DomainKeys Identified Mail (DKIM)

An email authentication technique that uses your domain name to sign your emails with a digital “signature” so your customers know it’s really you sending those emails and that they haven’t been altered in transit.

Email Archiving

A measure that helps customers safeguard their critical information found within email in order to protect their intellectual property and brand reputation, while ensuring compliance, legal discovery, and streamlined business efficiencies.

Email Continuity

A capability that offers continued access through a backup system so that emails can still be sent and received, even if there is a server outage or some discrepancy in operation (such as with Exchange).

Email Data Loss

The inadvertent loss or malicious leaking of data via email transmission, which can lead to unauthorized access to sensitive information.

Email Header Data

The various components contained in the email header data, including the "From" sender display name and webmail address, date/time sent, To address, the subject line, local email prefix identifier, domain portion of email, and brand within the suffix.

Email Security

The technology and policies designed to protect email content and communication from cyber threat attacks by leveraging solutions that can universally operate in cloud, on-premise, and hybrid email environments.

Email Spoofing

One of the most common forms of identity deception in cybercriminal activity and one of the easiest to execute, where threat actors impersonate domains by forging an email's sender address in phishing and spam attacks.

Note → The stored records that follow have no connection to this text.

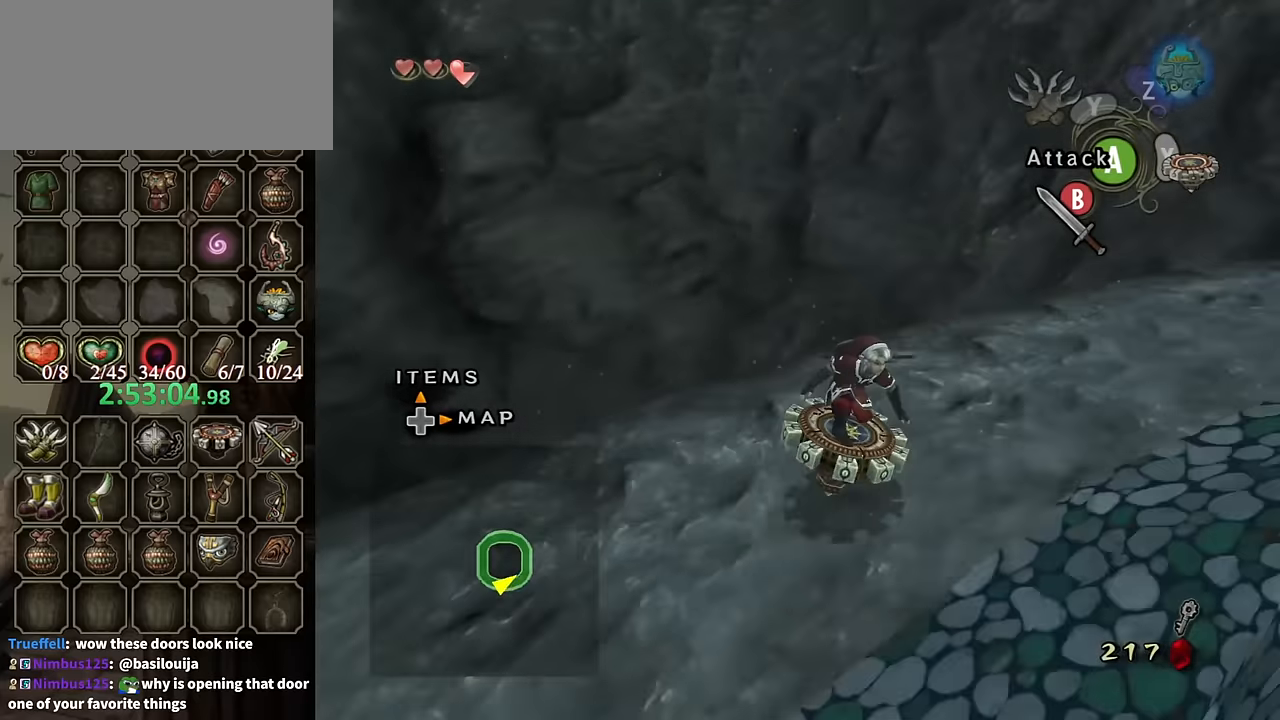
{"buttons": ["R1"], "left_stick": "right", "right_stick": "center", "events": []}
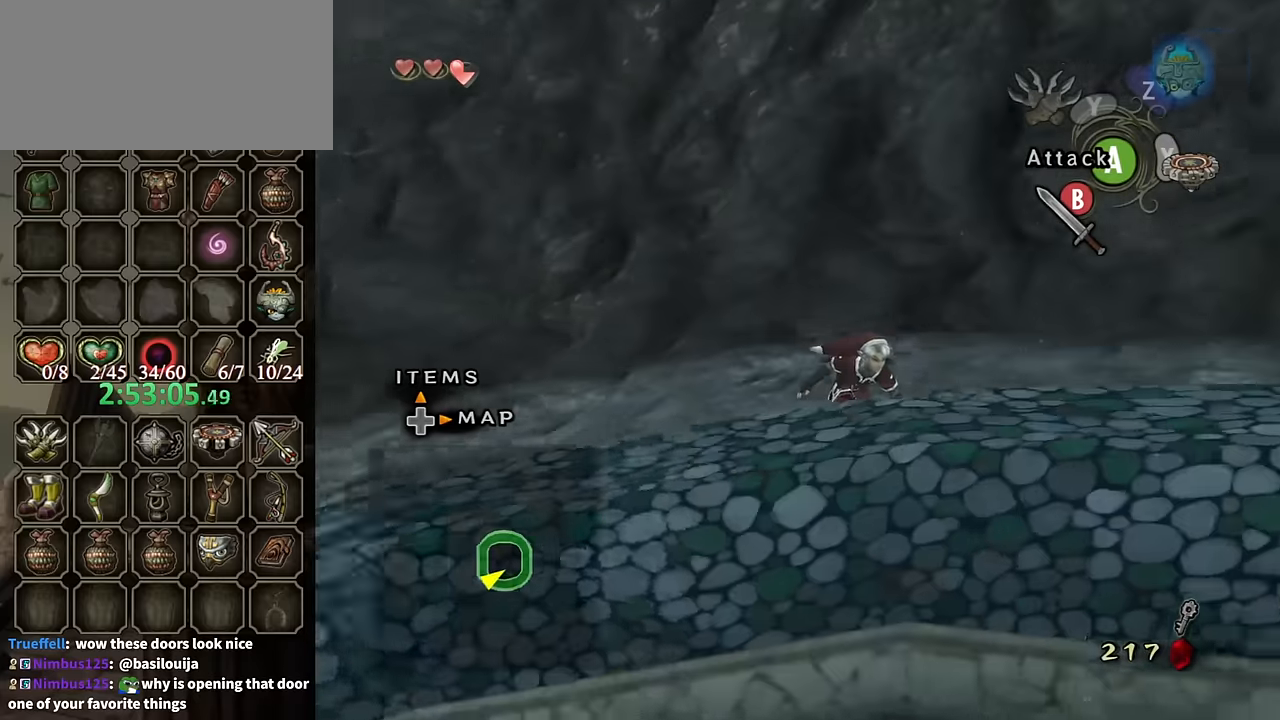
{"buttons": ["R1"], "left_stick": "down-right", "right_stick": "center", "events": [[233, "left_stick", "down-right"]]}
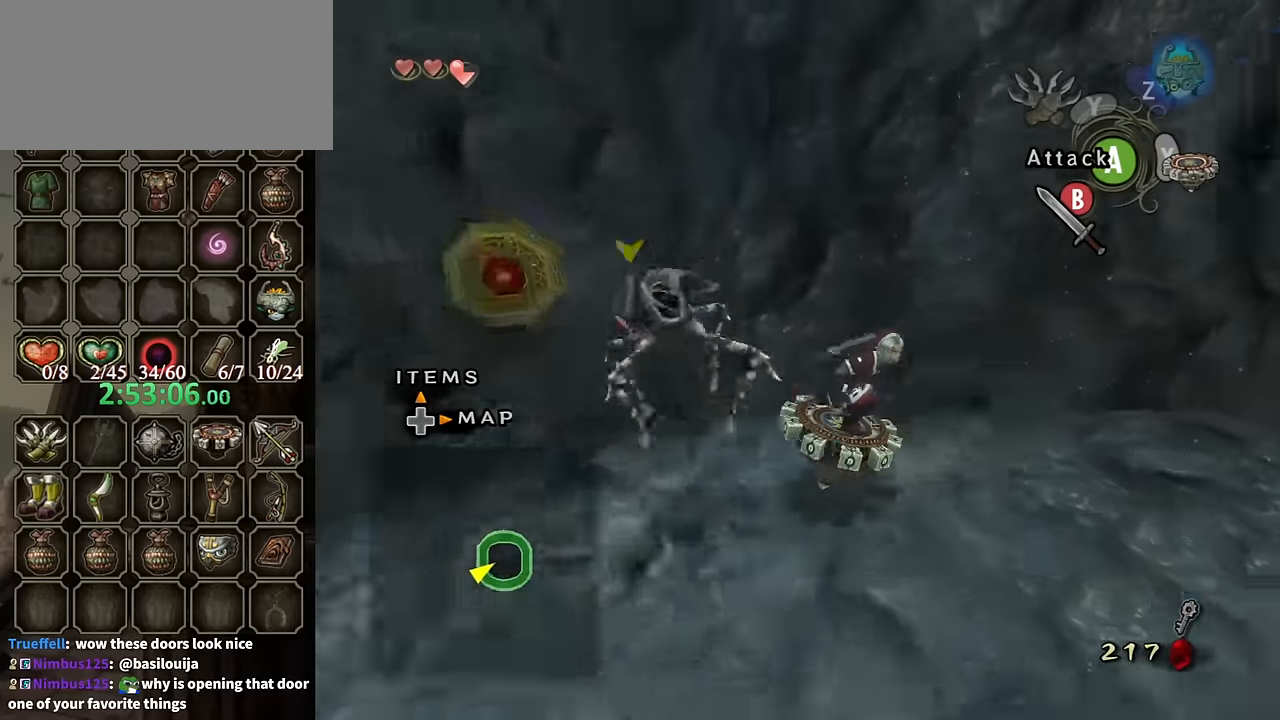
{"buttons": ["R1"], "left_stick": "down-right", "right_stick": "center", "events": []}
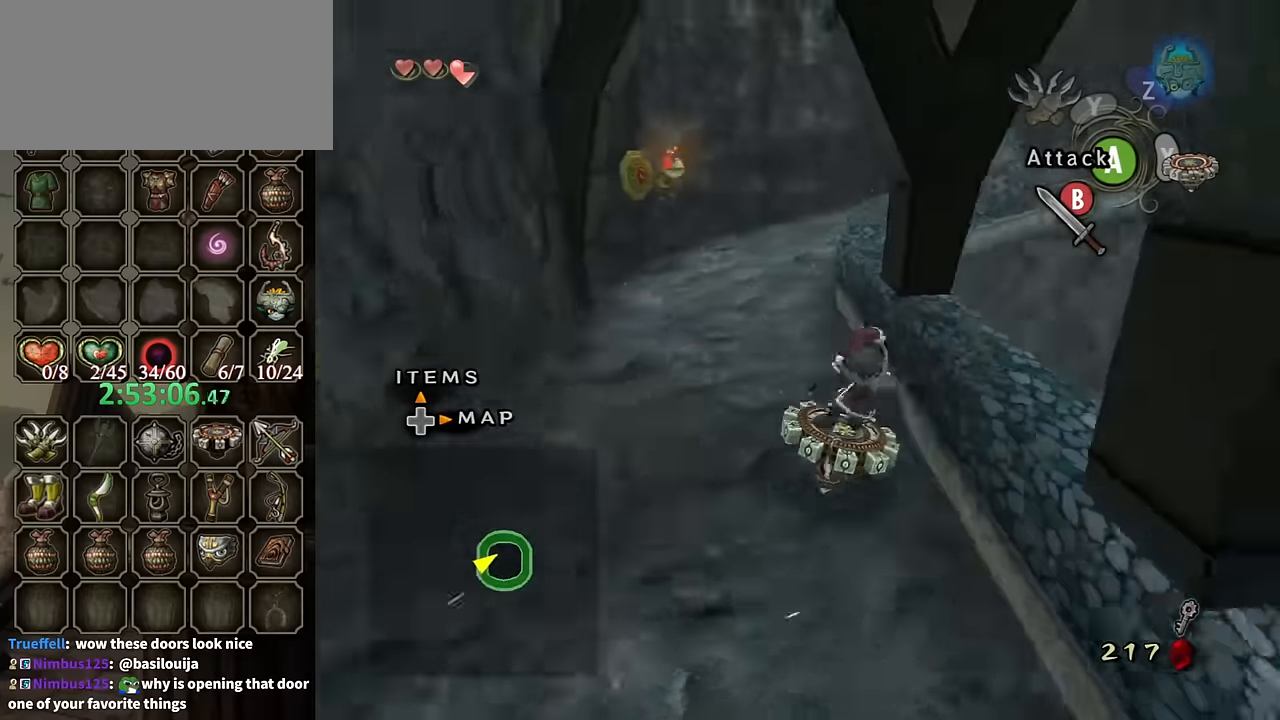
{"buttons": ["R1"], "left_stick": "up-right", "right_stick": "center", "events": [[33, "left_stick", "right"], [233, "left_stick", "up-right"]]}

One of the main ways to send secure email sent over the Internet so that they maintain confidentiality, message or attachment integrity, and non-repudiation when it comes to proving their security and adhering to the law.

Feature-Engineered Models

A type of machine learning models that analyze and improve performance for the individual measurable properties of input data that are instrumental in making predictions or performing tasks through greater interpretability.

Graylisting (or Greylisting)

The practice by email service providers where a mail transfer agent (MTA) temporarily rejects any email from a sender it does not recognize or unknown IP, and sets up a delay in delivery.

Graymail (or Greymail)

This term is used for spam-like emails that fall into the grey area of legitimacy and being unwanted, that users typically don't open or click through – such as marketing alerts and newsletters.

Hybrid Architecture

A type of cloud environment that combines on-premise appliances, as well as private and public cloud storage that comes together in one single IT infrastructure. 

Identity-Based Attack

A category of tactics and techniques used by threat actors that use deceptive practices to exploit the identity of trusted colleagues and brands, including phishing, business email compromise, and account takeover-based attacks.

Inline Deployment

This type of deployment in email architecture sits along (or in line with) the SMTP chain, interacting with emails as they come in and evaluating them before they reach the inbox.

Insider Threat

An advanced attack that is usually inadvertently caused by employees when sharing or clicking malicious emails, links, attachments, etc., including spear phishing, social engineering, and account takeover-based attacks.

Integrated Cloud Email Security (ICES)

A multi-tiered architecture for cloud-based email security that supplements the native capabilities of a cloud email provider through the use of APIs and machine learning models and processing for attack detection.

Large Language Models (LLMs)

Models designed to understand language in a human-like fashion by training on massive amounts of text data to learn patterns, relationships, and contextual information in language, and then making judgments about them.